Levels of Bcl-2 and Bim are correlated in subpopulations of effector CD8+ T cells
Although the increased survival of KLRG1lowCD127high effector CD8+ T cells was attributed to their increased expression of Bcl-2, this was not tested (12). In addition, as Bcl-2 is critical to combat Bim to ensure naive T cell survival (18), and Bim is critical for contraction of T cell responses (10, 21), it is possible that decreased levels of Bim could contribute to enhanced survival of KLRG1lowCD127high effector CD8+ T cells. Using a mouse model of LCMV infection, we examined the levels of Bim and Bcl-2 within LCMV-specific (LCMV-sp) effector CD8+ T cell subsets by intracellular flow cytometry using specific Abs (23). First, we found that the levels of Bim and Bcl-2 were largely correlated in both KLRG1highCD127low and KLRG1lowCD127high subsets of effector Dbgp33-specific (gp33-sp) CD8+ T cells at the peak of the response (Fig. 1A). Next, we found that Bcl-2 levels were significantly higher in KLRG1lowCD127high cells compared with KLRG1highCD127low effector Dbgp33-sp CD8+ T cells 10 d p.i. (Fig. 1B, 1C). Surprisingly, we also found that Bim levels were significantly increased in KLRG1lowCD127high effector CD8+ T cells (Fig. 1B, 1C). Thus, both Bim and Bcl-2 are more highly expressed in effector CD8+ T cells with more potential to develop into long-lived memory cells.

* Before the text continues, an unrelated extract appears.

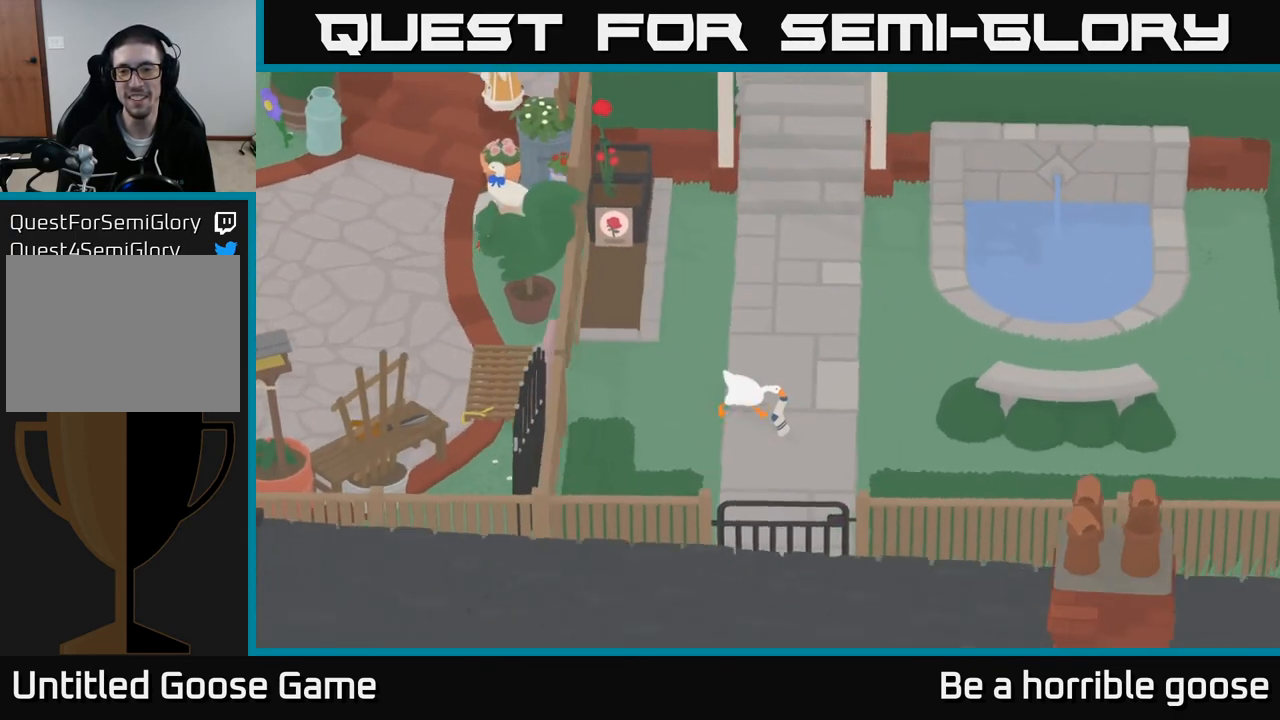
{"buttons": ["A"], "left_stick": "down-right", "right_stick": "center", "events": []}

Bcl-2 is critical to combat Bim for survival of KLRG1lowCD127high effector CD8+ T cells
We next used both genetic and pharmacological approaches to determine whether Bcl-2 is critical for the survival of effector CD8+ T cells following LCMV infection. First, we took advantage of Bim+/−Bcl-2−/− mice, as loss of a single allele of Bim has previously been shown to prevent the early lethality and kidney disease of Bcl-2 deficiency (24). We infected groups of C57BL/6 and Bim+/−Bcl-2−/− mice with LCMV and analyzed the effector CD8+ T cell subsets 10 and 23 d later. As expected, ∼75–80% of KLRG1highCD127low and ∼30–40% of KLRG1lowCD127high effector gp33-sp CD8+ T cells were lost between days 10 and 23 p.i. (Fig. 2A). Interestingly, deficiency in Bcl-2 did not exacerbate the loss of KLRG1highCD127low cells, but it significantly enhanced the loss of KLRG1lowCD127high cells (Fig. 2A). This greater loss of effector CD8+ T cells in the absence of Bcl-2 was largely alleviated by the additional loss of the remaining allele of Bim (Fig. 2A). These data show that Bcl-2 is critical to counteract Bim in KLRG1lowCD127high effector CD8+ T cells.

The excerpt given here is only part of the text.